- [What to work on]:
Where does the word "disabled" occur in the entries below? Copy every line that has it.

- [Available data]:

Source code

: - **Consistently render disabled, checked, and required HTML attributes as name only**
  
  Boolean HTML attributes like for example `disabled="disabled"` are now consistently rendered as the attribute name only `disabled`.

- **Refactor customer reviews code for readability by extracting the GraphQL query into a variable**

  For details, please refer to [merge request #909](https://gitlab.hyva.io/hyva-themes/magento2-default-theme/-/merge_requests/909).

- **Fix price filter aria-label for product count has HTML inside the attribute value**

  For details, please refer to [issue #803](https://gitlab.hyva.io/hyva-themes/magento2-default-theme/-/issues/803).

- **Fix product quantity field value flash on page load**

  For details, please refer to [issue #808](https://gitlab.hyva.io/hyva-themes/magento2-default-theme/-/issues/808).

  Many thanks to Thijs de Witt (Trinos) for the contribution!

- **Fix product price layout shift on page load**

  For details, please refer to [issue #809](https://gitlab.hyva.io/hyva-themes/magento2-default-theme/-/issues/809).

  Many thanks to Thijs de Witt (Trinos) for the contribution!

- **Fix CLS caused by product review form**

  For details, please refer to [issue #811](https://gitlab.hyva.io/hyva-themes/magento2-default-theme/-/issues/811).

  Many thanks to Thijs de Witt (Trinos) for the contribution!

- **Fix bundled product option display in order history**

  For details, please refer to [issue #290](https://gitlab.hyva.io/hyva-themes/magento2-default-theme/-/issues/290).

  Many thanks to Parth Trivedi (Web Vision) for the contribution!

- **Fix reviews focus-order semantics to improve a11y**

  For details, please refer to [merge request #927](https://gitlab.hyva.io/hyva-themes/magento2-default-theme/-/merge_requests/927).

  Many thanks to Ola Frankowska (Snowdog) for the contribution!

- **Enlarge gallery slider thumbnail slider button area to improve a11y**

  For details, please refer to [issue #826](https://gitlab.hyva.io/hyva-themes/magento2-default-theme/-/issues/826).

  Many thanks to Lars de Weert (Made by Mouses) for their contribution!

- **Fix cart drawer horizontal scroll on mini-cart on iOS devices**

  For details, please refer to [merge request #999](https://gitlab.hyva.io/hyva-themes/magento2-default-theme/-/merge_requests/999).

- [Response to the exercise]:
: - **Consistently render disabled, checked, and required HTML attributes as name only**
  Boolean HTML attributes like for example `disabled="disabled"` are now consistently rendered as the attribute name only `disabled`.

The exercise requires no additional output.